My newest projects are mixed, as usual. I have a new collection of surreal prose poems that will be published in 2022 by Unsolicited Press. They are a little stranger than the ones in Angels & Beasts, and a little longer. And I am writing more narrative poems, more poems about my father who has some health problems, so the poems are about his troubles, and poems about history and immigration.

Falenko for O:JA&L: In your view, what is the role of the artist in the contemporary cultural life?

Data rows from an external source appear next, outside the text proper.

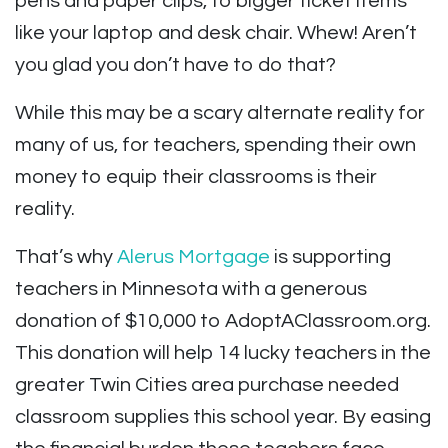
pens and paper clips, to bigger ticket items
like your laptop and desk chair. Whew! Aren’t
you glad you don’t
have to do that?
While this may be a scary alternate reality for
many of us, for teachers, spending their own
money to equip their classrooms is their
reality.
That’s why
Alerus Mortgage
is supporting
teachers in Minnesota with a generous
donation of $10,000 to AdoptAClassroom.org.
This donation will help 14 lucky teachers in the
greater Twin Cities area purchase needed
classroom supplies this school year. By easing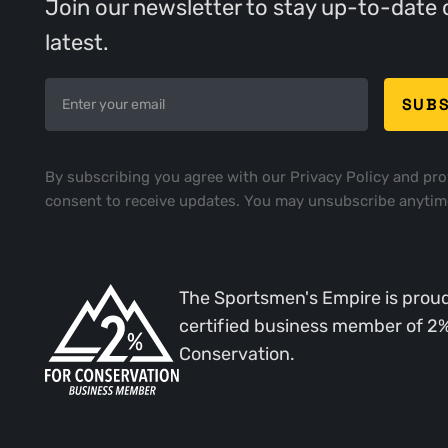
Join our newsletter to stay up-to-date 
latest.
By subscribing you agree with our
Privacy Policy
and pro
consent to receive updates. You may unsubscribe anytim
The Sportsmen's Empire is proud
certified business member of 2
Conservation.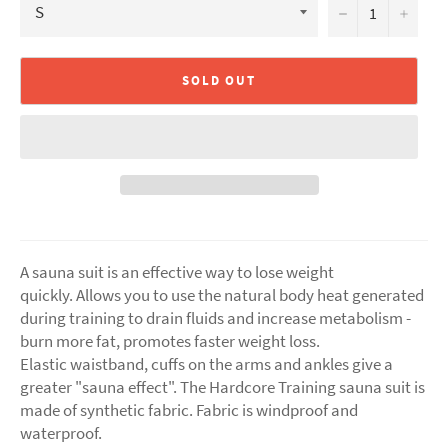
−
+
SOLD OUT
A sauna suit is an effective way to lose weight
quickly. Allows you to use the natural body heat generated
during training to drain fluids and increase metabolism -
burn more fat, promotes faster weight loss.
Elastic waistband, cuffs on the arms and ankles give a
greater "sauna effect". The Hardcore Training sauna suit is
made of synthetic fabric. Fabric is windproof and
waterproof.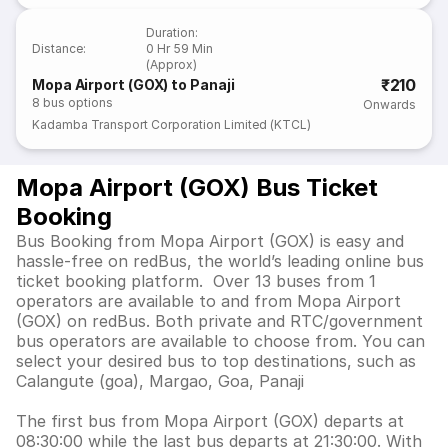
Duration
:
Distance
:
0 Hr 59 Min
(Approx)
₹210
Mopa Airport (GOX) to Panaji
8
bus options
Onwards
Kadamba Transport Corporation Limited (KTCL)
Mopa Airport (GOX) Bus Ticket
Booking
Bus Booking from Mopa Airport (GOX) is easy and
hassle-free on redBus, the world’s leading online bus
ticket booking platform. Over 13 buses from 1
operators are available to and from Mopa Airport
(GOX) on redBus. Both private and RTC/government
bus operators are available to choose from. You can
select your desired bus to top destinations, such as
Calangute (goa), Margao, Goa, Panaji
The first bus from Mopa Airport (GOX) departs at
08:30:00 while the last bus departs at 21:30:00. With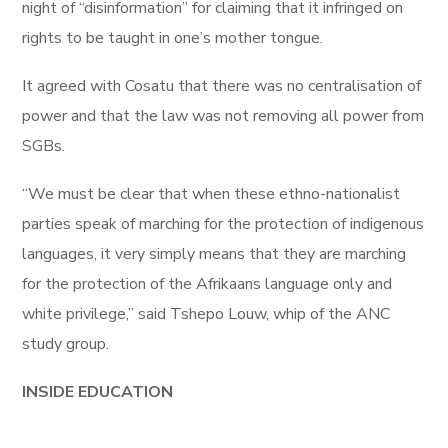
night of “disinformation” for claiming that it infringed on
rights to be taught in one’s mother tongue.
It agreed with Cosatu that there was no centralisation of
power and that the law was not removing all power from
SGBs.
“We must be clear that when these ethno-nationalist
parties speak of marching for the protection of indigenous
languages, it very simply means that they are marching
for the protection of the Afrikaans language only and
white privilege,” said Tshepo Louw, whip of the ANC
study group.
INSIDE EDUCATION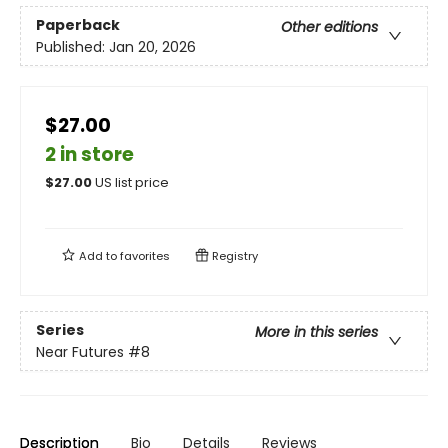
Paperback
Other editions
Published:
Jan 20, 2026
$27.00
2 in store
$
27.00
US list price
Add to
favorites
Registry
Series
More in this series
Near Futures
#8
Description
Bio
Details
Reviews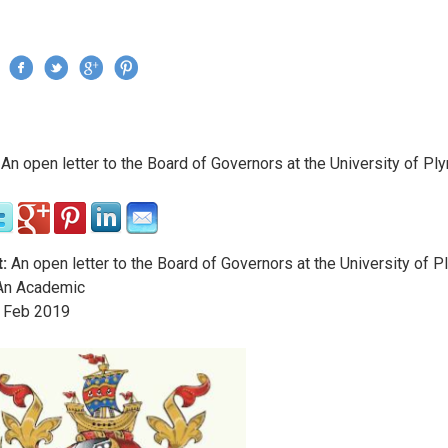
Jump to navigation
›
An open letter to the Board of Governors at the University of Pl
re here
:
An open letter to the Board of Governors at the University of 
n Academic
Feb
2019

CS: Coming from Romania, I feel fortunate to be in the United States and share my poems in English with the writers here. Who knew something like this could happen? I never thought I would get here in the first place. We get to write and express ourselves, and that is thrilling to me. I am very grateful for that. In turn, we must fight to open doors for others, and not create in a vacuum. There are countless artists and poets who live under oppressive regimes and don’t get this chance. We need to raise our voices and help them in any way we can. It’s an uphill battle, but I have faith we can change history with our writing, with our poems. There is no way an oppressive regime will be able to stifle expression forever. Sooner or later, they will all fall. I have hope we can contribute to that.

 

About the Interviewer:
Vera Falenko is a 2017 graduate of the Moscow Aviation Institute, a State University. She is a native Russian speaker and a language specialist with fluency in English (English level C2, according to the European frame) and Spanish (Spanish level C1). She is a senior teacher of foreign languages at Alibra School, a private institution in Moscow. Falenko provides selected Russian and Spanish translations for our readers in the Eurozone and in eastern Europe. She maintains an independent book review site, offering book reviews in three languages.

Images: All images courtesy of Claudia Serea.